What a fucking tragedy. Why bother explaining. Put it this way, at least the writing was ok. Not the content.

z00timez00timeover 17 years ago
Just right.

This message could not have been sent any better even if you wrote it in a novel of many volumes.

I might explain my take on it but that would not make it any clearer to those that don't understand a real fathers love for his children.

Nice job!

AnonymousAnonymousover 17 years ago
Too long

A waste of time, space, and words.

AnonymousAnonymousover 17 years ago
Lesbian?

As in only loving women, no feeling for men?

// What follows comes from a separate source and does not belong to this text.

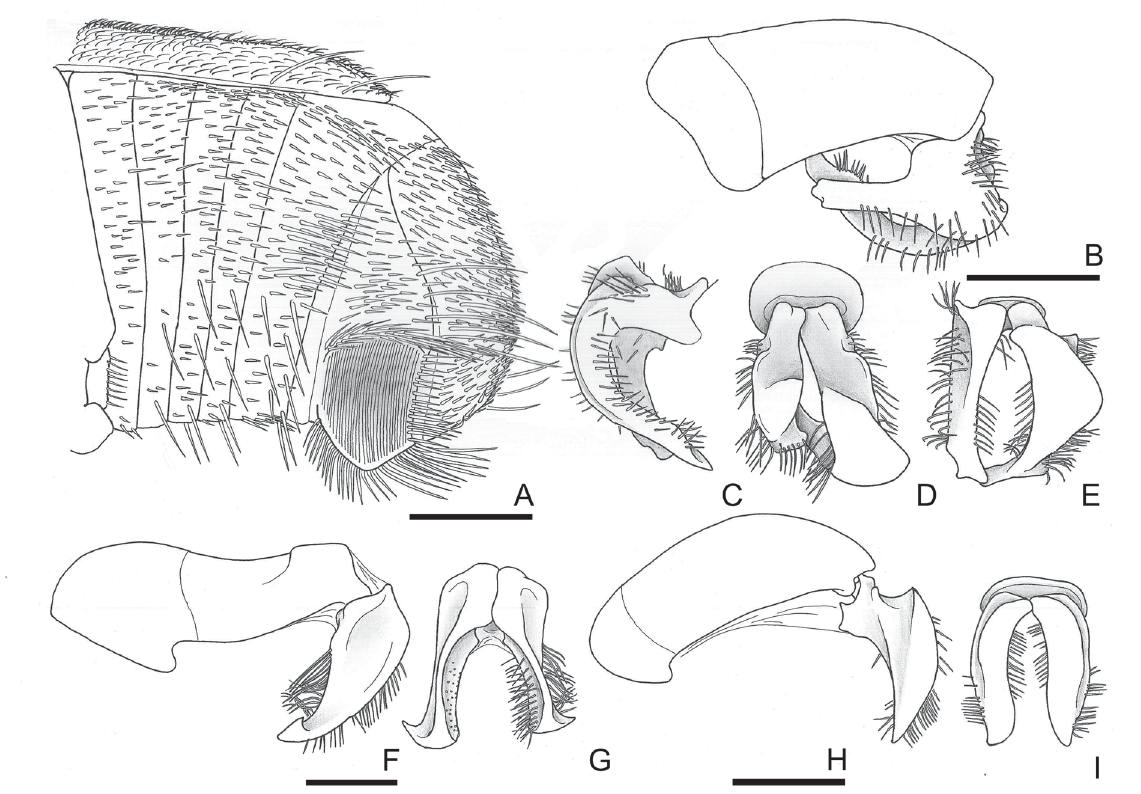
Fig. 9. A . Lateroventral detail of male abdomen. B , F , H . Aedeagus, lateral. C . Left paramere. D , G , I . Parameres, apex. E . Parameres, ventral. A−E . Chariodema virescens Blanchard, 1842. F−G . Ceraspis bivulnerata (Germar, 1824). H−I . Faula cornuta Blanchard, 1850. Scale bars = 1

As in hates men? As in well it is who I am now but may be different tomorrow? As in I am actually bi and can love both men and women? As in I know you wanted a grandchild to keep the family line going but I hate men and can never have a child? As I we plan to have child with the sperm of an unknown donor so that my child can never have a father that loves and accepts the child as I do you? As in what man hurt you to make you hate men? As in how can you love me if I am a man even if I am the sperm donor that impregnated your mother in your mind? As in I only want plastic penises in me, I cant bear the thought of a real one in me? As in her dildo is so much better than the men who I slept with?

So many colors of lesbians, so many confused and sometimes sick women.

AnonymousAnonymousover 17 years ago
Too Short...

The plot and ideas were good, but you didn't build up the situation enough. There wasn't enough time in the story to become sympathetic to the characters.

You've done better, but I think this story/plot had a lot going for it - so I am perhaps a bit more dissappointed then I should be.